GigaGen Inc. (A Grifols Company), South San Francisco, CA, USA.
MAbs. 2022 Jan-Dec;14(1):2069075. doi: 10.1080/19420862.2022.2069075.
The antibody drug field has continually sought improvements to methods for candidate discovery and engineering. Historically, most such methods have been laboratory-based, but informatics methods have recently started to make an impact. Deep learning, a subfield of machine learning, is rapidly gaining prominence in the biomedical research. Recent advances in microfluidics technologies and next-generation sequencing have not only revolutionized therapeutic antibody discovery, but also contributed to a vast amount of antibody repertoire sequencing data, providing opportunities for deep learning-based applications. Previously, we used microfluidics, yeast display, and deep sequencing to generate a panel of binder and non-binder antibody sequences to the cancer immunotherapy targets PD-1 and CTLA-4. Here we encoded the antibody light and heavy chain complementarity-determining regions (CDR3s) into antibody images, then built and trained convolutional neural network models to classify binders and non-binders. To improve model interpretability, we performed mutagenesis to identify CDR3 residues that were important for binder classification. We further built generative deep learning models using generative adversarial network models to produce synthetic antibodies against PD-1 and CTLA-4. Our models generated variable length CDR3 sequences that resemble real sequences. Overall, our study demonstrates that deep learning methods can be leveraged to mine and learn patterns in antibody sequences, offering insights into antibody engineering, optimization, and discovery.
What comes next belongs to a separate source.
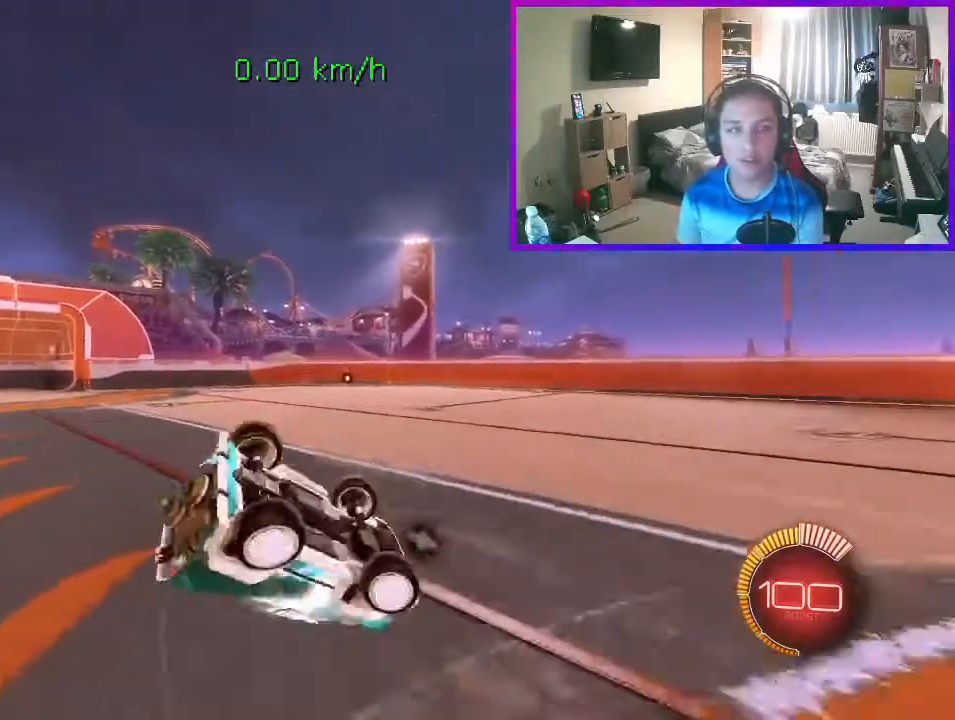
{"buttons": [], "left_stick": "center", "events": [[333, "left_stick", "center"]]}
抗体药物领域一直在不断寻求改进候选物发现和工程的方法。历史上,大多数此类方法都是基于实验室的,但信息学方法最近开始产生影响。深度学习是机器学习的一个分支,在生物医学研究中迅速崭露头角。微流控技术和下一代测序技术的最新进展不仅彻底改变了治疗性抗体的发现,而且还促成了大量抗体库序列数据的产生,为基于深度学习的应用提供了机会。此前,我们使用微流控、酵母展示和深度测序生成了一组针对癌症免疫治疗靶点 PD-1 和 CTLA-4 的结合子和非结合子抗体序列。在这里,我们将抗体轻链和重链互补决定区(CDR3)编码成抗体图像,然后构建和训练卷积神经网络模型来对结合子和非结合子进行分类。为了提高模型的可解释性,我们进行了突变以鉴定对结合子分类重要的 CDR3 残基。我们进一步使用生成对抗网络模型构建了生成式深度学习模型,以产生针对 PD-1 和 CTLA-4 的合成抗体。我们的模型生成了与真实序列相似的可变长度 CDR3 序列。总的来说,我们的研究表明,深度学习方法可以用于挖掘和学习抗体序列中的模式,为抗体工程、优化和发现提供了新的思路。